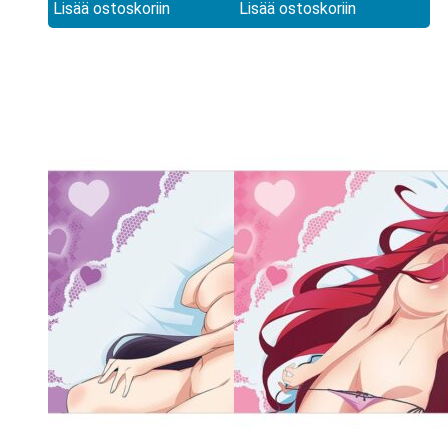
Black Nurse
White Nurse
Lisää ostoskoriin
Lisää ostoskoriin
kumimatto
kumimatto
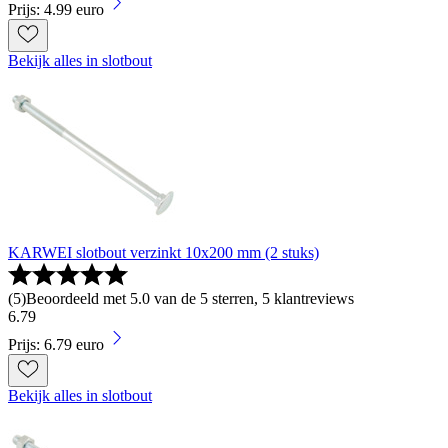
Prijs: 4.99 euro
Bekijk alles in slotbout
KARWEI slotbout verzinkt 10x200 mm (2 stuks)
(
5
)
Beoordeeld met 5.0 van de 5 sterren, 5 klantreviews
6
.
79
Prijs: 6.79 euro
Bekijk alles in slotbout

********************

> Exercise directions
Write out the material above once more, exactly as it reads, with no pictures.

> Response area
Black Nurse
White Nurse
Lisää ostoskoriin
Lisää ostoskoriin
kumimatto
kumimatto
Prijs: 4.99 euro
Bekijk alles in slotbout
KARWEI slotbout verzinkt 10x200 mm (2 stuks)
(
5
)
Beoordeeld met 5.0 van de 5 sterren, 5 klantreviews
6
.
79
Prijs: 6.79 euro
Bekijk alles in slotbout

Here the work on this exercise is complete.